Richtlinie 2014/42/EU

Um dem Streben nach Profit als der wichtigsten Triebfeder der grenzüberschreitenden organisierten Kriminalität, einschließlich mafiaähnlicher krimineller Organisationen, wirksam zu begegnen, sollten die zuständigen Behörden mit der EU-Richtlinie 2014/42/EU die rechtlichen Mittel erhalten, um die aus Straftaten erlangten Erträge ermitteln, sicherstellen, verwalten und einziehen zu können.[7] Die Erträge aus Straftaten sollten neutralisiert und die Strafverfolgung in bestimmten Fällen auf alle Vermögensgegenstände, die aus kriminellen Handlungen stammen, ausgeweitet werden. Die Richtlinie zielt insbesondere auf Straftaten wie Beamtenbestechung, Geldwäsche, Drogen- und Menschenhandel sowie erpresserische Angriffe auf fremde Informationssysteme.[8]

Die Richtlinie legt entsprechende Mindestvorschriften für die Einziehung von Vermögensgegenständen in Strafsachen fest sowie für die Sicherstellung solcher Vermögensgegenstände im Hinblick auf deren etwaige spätere Einziehung. Sie sollte spätestens bis zum 4. Oktober 2016 in nationales Recht umgesetzt werden.[9] Deutschland gehört zu denjenigen Mitgliedstaaten, die die Richtlinie nicht fristgemäß umgesetzt haben. Vertragsverletzungsverfahren hat die Europäische Kommission jedoch nur gegen Bulgarien, Luxemburg und Rumänien eingeleitet.[10]

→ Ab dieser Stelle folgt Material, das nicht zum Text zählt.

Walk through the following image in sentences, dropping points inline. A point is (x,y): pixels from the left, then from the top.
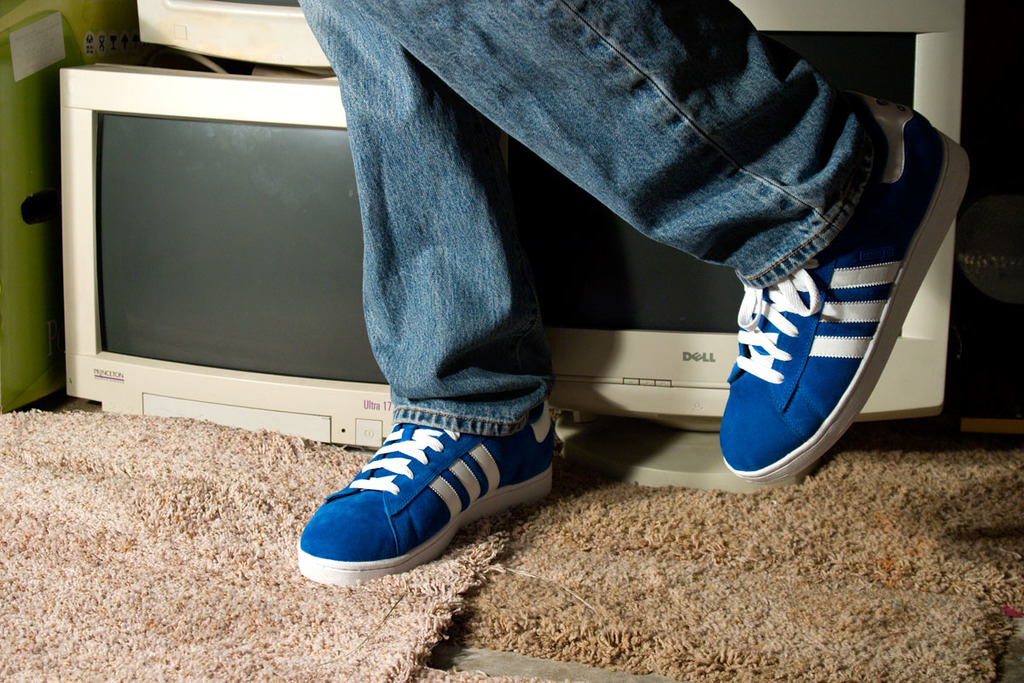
In this picture I can see a person legs (737,218) with shoes (821,316) and also I can see some systems (567,288) are placed on the cloth (620,542).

Gesetz zur Reform der strafrechtlichen Vermögensabschöpfung

Inhalt

Mit der „Einziehung von Taterträgen bei Tätern und Teilnehmern “ gibt es in §§ 73 ff. StGB n.F. nur noch ein einheitliches Rechtsinstitut, mit dessen Hilfe inkriminierte Vermögenswerte abgeschöpft werden können. Die bisherige Unterscheidung zwischen Verfall und Einziehung ist mit Wirkung zum 1. Juli 2017 hinfällig geworden.[11] Verfall war die Abschöpfung dessen, was ein Straftäter aus einer rechtswidrigen Tat erlangt hat. Einziehung hingegen bezog sich auf Tatwerkzeuge und die durch die Tat hervorgebrachten Gegenstände. Mit der Reform gibt der Gesetzgeber die Unterschiede auf und schafft das einheitliche Rechtsinstitut der „Einziehung“.[12]

Kernstück der Reform ist aber die grundlegende Neuregelung der Opferentschädigung.[13] Die Ansprüche der Tatgeschädigten werden grundsätzlich im Strafvollstreckungsverfahren durch die Staatsanwaltschaft befriedigt. Nach Rechtskraft des Strafurteils werden die sichergestellten Vermögensgegenstände verwertet und der Erlös an den oder die Verletzten ausgekehrt. Ist der aus der Tat erlangte Gegenstand noch vorhanden, wird er im Urteil eingezogen und an den Geschädigten zurückübertragen. Das war gem. § 72 Abs. 2 Satz 2 StGB a.F. nicht möglich, wonach bereits das Bestehen von Drittansprüchen zum Ausschluss des Verfalls führte.[14] Für die zivilrechtliche Durchsetzung ihrer Ansprüche mussten die Tatopfer selbst sorgen und in einem gesonderten strafprozessualen Verfahren die Zulassung der Zwangsvollstreckung erreichen.[15]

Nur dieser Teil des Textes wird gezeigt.